### 원문 발췌
◆ ◆ ◆ ◆ ◆
TRACE; Grounding Time Series in Context for Multimodal Embedding and Retrieval

arxiv 2025

2 minute read

Seunghan Lee

Seunghan Lee

Deep Learning, Data Science, Statistics

TRACE: Grounding Time Series in Context for Multimodal Embedding and Retrieval (arxiv 2025)

인용 수 (2025-08-27 기준): 1회
https://arxiv.org/pdf/2506.09114

1. Abstract

Limitaion

실세계 TS은 종종 Text 설명과 함께 나타남 (예: 기상 보고, 의료 차트).
기존 TS 모델은 “cross-modal alignment”와 “retrieval” 능력이 부족.
◆ ◆ ◆ ◆ ◆
### 기록
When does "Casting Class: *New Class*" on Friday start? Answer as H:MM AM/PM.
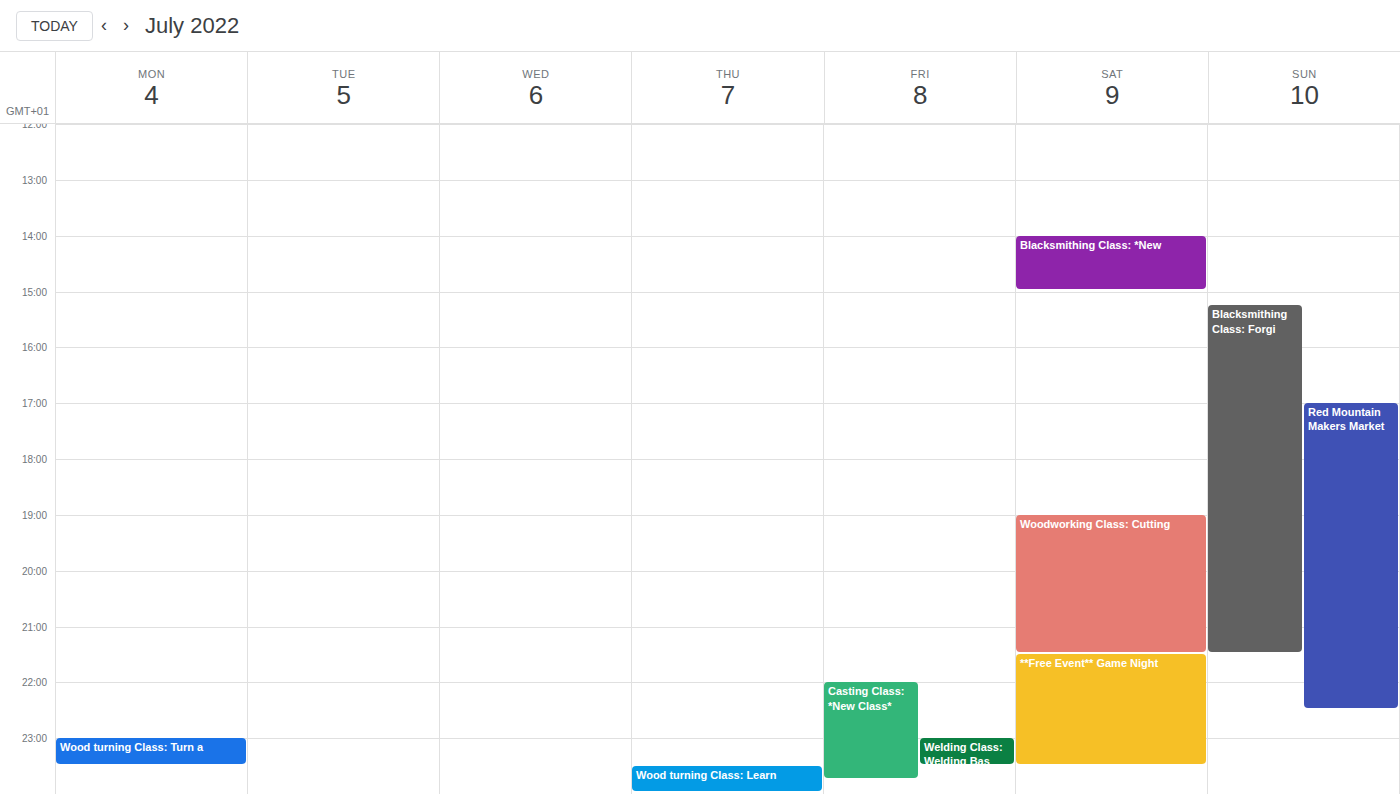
◆ ◆ ◆ ◆ ◆
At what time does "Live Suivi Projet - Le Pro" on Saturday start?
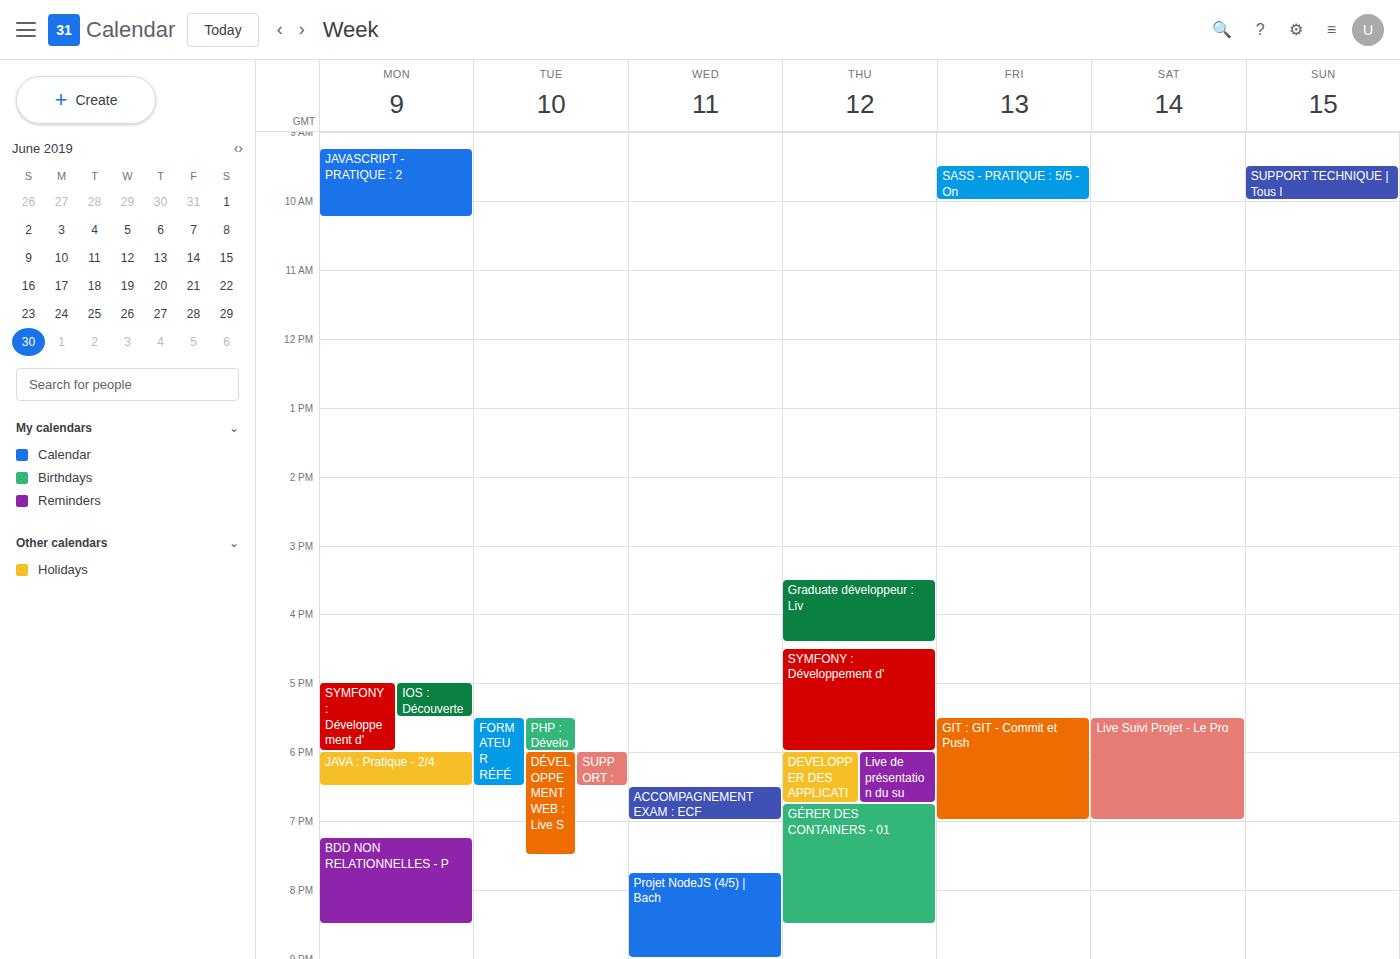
◆ ◆ ◆ ◆ ◆
### 과제 목록
1. TRACE 논문 요약에서 기존 TS 모델에 부족하다고 한 능력 두 가지는 무엇인가요?
2. TRACE 논문 요약의 마지막 문장 뒤에 이어질 내용을 작성하세요.

### 과제별 답변
1. “cross-modal alignment”와 “retrieval” 능력입니다.

2.
Proposal: TRACE

TS과 Text 간의 “fine-grained” “dual-level” alignment
Results
- 강력한 cross-modal retrieval
- 뛰어난 downstream forecast/classification 성능
Details
- CIT(Channel Identity Token)
- Channel-biased Attention
- Hard Negative Mining
- Retrieval-Augmented Generation(RAG) 구조

Experiments:

Forecasting error 최대 4.55% 감소
Classification 정확도 최대 4.56% 증가 .
[GitHub 링크 미공개]

2. Introduction

(1) Motivation

실세계를 반영한 TS은 종종 Text와 결합된 multimodal 형태.
- 예: 날씨 뉴스 → 해당 날의 온도, 습도, 풍속 등 TS 정보 연계 가능.
단순한 numeric matching은 semantic grounding 부족으로 실세계 reasoning에 미흡!!

(2) Proposal

TRACE는

TS과 Text를 channel-level + sample-level로 정렬

\(\rightarrow\) Cross-modal embedding을 학습함.
RAG 기반 forecasting도 지원 가능.
두 가지 역할:
1. General-purpose retriever
2. Standalone encoder (classification/forecasting용)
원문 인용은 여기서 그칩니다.